A novela do porta-aviões
A reconstituição da saga do navio, comprado da França pelo Brasil nos anos 2000 e que teria navegado só 206 dias no Brasil, mostra como o porta-aviões se tornou tecnologicamente defasado e com potencial poluente. Vendido como sucata, poderá render em torno de R$ 100,4 milhões, quase dez vezes mais do que ao valor de venda. A Marinha cogitou outro destino para o São Paulo. Em 2019, após desistir de um projeto de modernização que custaria R$1 bilhão, procurou especialistas para traçar alternativas de descarte ou reutilização para o porta-aviões São Paulo, na época recém-desativado.
Especialista em transporte marítimo, logistica e construção naval, o engenheiro Jean Caprace, da Politécnica-UFRJ, sugeriu um modelo matemático para indicar o melhor custo-benefício entre as possibilidades de desmonte. A ideia não foi acatada.
— O que mais me surpreende é o interesse de uma empresa estrangeira. Devem ter feito muitos cálculos, mas é um negócio de alto risco, inclusive o de ter mais amianto a bordo que o declarado. Há compartimentos totalmente inacessíveis, que só serão descobertos quando abrirem — avisa Caprace.

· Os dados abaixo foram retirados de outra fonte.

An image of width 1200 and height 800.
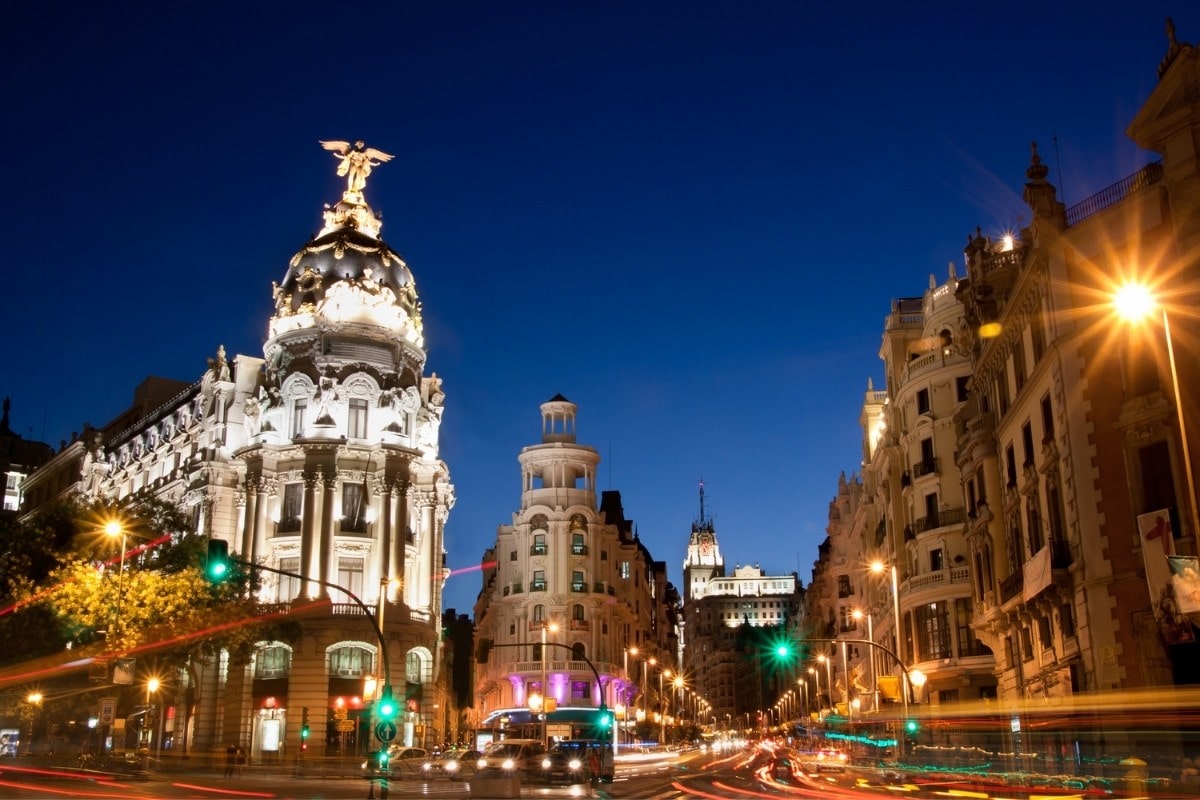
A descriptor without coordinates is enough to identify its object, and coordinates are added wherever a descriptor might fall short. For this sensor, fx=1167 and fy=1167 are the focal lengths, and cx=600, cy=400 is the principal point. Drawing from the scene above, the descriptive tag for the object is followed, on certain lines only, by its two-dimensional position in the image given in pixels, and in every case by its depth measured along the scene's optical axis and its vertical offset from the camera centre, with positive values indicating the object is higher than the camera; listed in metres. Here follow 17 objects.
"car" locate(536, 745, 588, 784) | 40.16 -2.08
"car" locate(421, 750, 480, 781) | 46.56 -2.24
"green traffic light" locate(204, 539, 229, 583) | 26.69 +3.35
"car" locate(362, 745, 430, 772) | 50.49 -2.17
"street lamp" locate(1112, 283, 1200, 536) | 21.99 +7.39
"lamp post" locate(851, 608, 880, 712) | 67.80 +3.85
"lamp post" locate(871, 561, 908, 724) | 43.16 +0.93
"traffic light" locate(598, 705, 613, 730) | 50.64 -0.53
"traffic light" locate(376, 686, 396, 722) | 27.58 +0.09
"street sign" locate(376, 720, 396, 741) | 25.70 -0.43
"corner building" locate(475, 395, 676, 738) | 89.44 +9.34
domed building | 66.38 +13.13
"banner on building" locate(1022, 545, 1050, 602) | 34.84 +3.70
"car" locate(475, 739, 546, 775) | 39.49 -1.54
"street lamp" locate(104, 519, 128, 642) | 38.42 +5.99
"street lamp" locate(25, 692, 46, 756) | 54.12 +0.75
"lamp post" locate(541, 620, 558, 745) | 53.22 -0.21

Quando ainda era da França, o porta-aviões esteve em frentes de batalha na África, no Oriente Médio e na Europa. Com 266 metros de comprimento e 32,8 mil toneladas, a embarcação, explica Caprace, exige cálculos muito precisos e complexos para determinação de valores de venda. Pelo contrato firmado com a França, o São Paulo precisaria ser esvaziado para ser revendido. Os gastos para transportar a embarcação, que, desativada, passa a ser oficialmente “casco de navio”, atingem a casa dos milhões de dólares.